Elevated direct bilirubin (conjugated hyperbilirubinemia) can be caused by several factors:

  • Intrahepatic cholestasis
  • Hepatocellular injury.
  • Extrahepatic cholestasis

Indirect elevated bilirubin (unconjugated hyperbilirubinemia) can be caused by several factors:

  • Increased production: hemolysis, resorption of bruises.
  • Impaired consumption: medications, portosystemic shunts, heart failure .
  • Deteriorated conjugation: Gilbert syndrome, Crigler-Najjar.
  1. Classification based on bilirubin processing based on location:
  • Prehepatic causes: hemolysis, resorption of hematoma.
  • Intrahepatic causes: can be broken down into conjugates and unconjugated.
    • Unconjugated : Gilbert syndrome.
    • Conjugates: intrahepatic cholestasis, hepatitis, primary biliary cirrhosis, primary sclerosing cholangitis, Dubin-Johnson syndrome, Rotor syndrome.
  • Post-hepatic causes : cholelithiasis, neoplasia and pancreatitis.

Important Historical Information

Physicians will want to ask about the patient’s age, associated symptoms such as fever, weight loss or abdominal pain, a history of jaundice or abdominal surgery, social history to determine any risk factors for hepatitis (including alcohol consumption and risk factors). viral risk).
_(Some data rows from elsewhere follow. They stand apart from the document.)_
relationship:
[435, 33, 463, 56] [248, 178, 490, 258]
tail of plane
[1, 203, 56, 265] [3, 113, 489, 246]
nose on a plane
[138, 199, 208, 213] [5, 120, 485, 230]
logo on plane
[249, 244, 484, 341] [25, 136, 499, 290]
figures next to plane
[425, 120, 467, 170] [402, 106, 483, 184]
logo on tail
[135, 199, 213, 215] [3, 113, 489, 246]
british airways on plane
Use of medications including herbs / supplements and family history, since each of these can help diagnose the underlying etiology of hyperbilirubinemia.

Maneuvers to Diagnose the Cause

The physical examination should look for signs of jaundice or underlying liver disease ( ascites , splenomegaly, angiomata spider, gynecomastia), but there is no pathognomonic physical examination to suggest the etiology of hyperbilirubinemia.
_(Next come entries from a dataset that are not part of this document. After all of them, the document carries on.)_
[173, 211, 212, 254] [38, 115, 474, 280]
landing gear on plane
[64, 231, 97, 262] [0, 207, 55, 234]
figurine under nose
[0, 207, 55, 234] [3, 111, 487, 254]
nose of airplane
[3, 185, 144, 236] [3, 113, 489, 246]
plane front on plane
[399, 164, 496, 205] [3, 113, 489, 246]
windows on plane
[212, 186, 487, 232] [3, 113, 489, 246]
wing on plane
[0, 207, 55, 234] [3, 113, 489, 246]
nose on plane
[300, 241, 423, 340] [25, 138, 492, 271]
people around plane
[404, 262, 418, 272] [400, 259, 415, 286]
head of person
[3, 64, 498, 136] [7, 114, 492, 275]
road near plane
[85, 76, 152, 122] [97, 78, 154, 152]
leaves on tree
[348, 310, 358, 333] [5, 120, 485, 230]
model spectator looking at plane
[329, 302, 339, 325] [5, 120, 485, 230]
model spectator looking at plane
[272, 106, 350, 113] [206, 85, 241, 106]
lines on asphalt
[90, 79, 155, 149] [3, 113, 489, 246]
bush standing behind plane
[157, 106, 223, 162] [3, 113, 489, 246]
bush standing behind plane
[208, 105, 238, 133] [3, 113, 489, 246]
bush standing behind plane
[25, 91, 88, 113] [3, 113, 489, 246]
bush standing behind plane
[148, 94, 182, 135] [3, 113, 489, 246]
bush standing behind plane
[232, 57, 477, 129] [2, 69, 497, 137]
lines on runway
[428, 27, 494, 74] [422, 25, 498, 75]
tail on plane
Tests to Diagnose the Cause

Hyperbilirubinemia will obviously be detected by an elevated level of bilirubin. Conjugated bilirubinemia is observed with elevated direct bilirubin; There may also be bilirubin in the urinalysis, since the conjugated bilirubin is soluble in water.

Unconjugated bilirubinemia is seen with elevated indirect bilirubin; the urine test will be negative for bilirubin. In predominantly unconjugated hyperbilirubinemia, hemolysis should be excluded with a peripheral blood smear, haptoglobin and lactate dehydrogenase.
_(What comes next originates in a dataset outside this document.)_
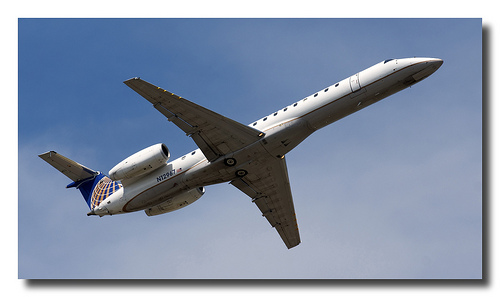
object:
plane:
[38, 56, 444, 251]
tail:
[37, 149, 124, 214]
In predominantly conjugated hyperbilirubinemia, liver enzymes should be obtained (aspartate transaminase (AST), alanine transaminase (ALT), gamma-glutamyl transpeptidase and alkaline phosphatase), prothrombin time and albumin.

Additional tests, such as:

  • Pregnancy test.
  • Paracetamol level.
  • Serologies for hepatitis or autoimmune disorders.
  • Radiographic ultrasound tests generally first line, lower cost, lack of exposure to radiation and sensitivity to gallstones.
  • Computed tomography.
  • Magnetic resonance cholangiopancreatography and endoscopic retrograde cholangiopancreatography.
  • Liver biopsy awaiting the results of the initial tests and the suspected etiology.


The treatment for hyperbilirubinemia depends completely on the underlying cause. Once a diagnosis has been established, the appropriate course of treatment can be initiated. Certain patients will require hospitalization, while others may be treated as outpatients in the home.

  • In certain people with Hyperbilirubinemia, the treatment will consist of supportive care and can be managed at home. For example, most cases of mild viral hepatitis can be treated at home with a doctor’s attention and supervision (expectant management).
  • The cessation of alcohol is necessary in patients with cirrhosis, alcoholic hepatitis or acute pancreatitis secondary to alcohol consumption.
  • Hyperbilirubinemia caused by drugs / drugs / toxins requires the interruption of the offending agent. In cases of overdose of paracetamol (Tylenol) intentionally or not, the antidote N-acetylcysteine ​​(Mucomyst) may be necessary.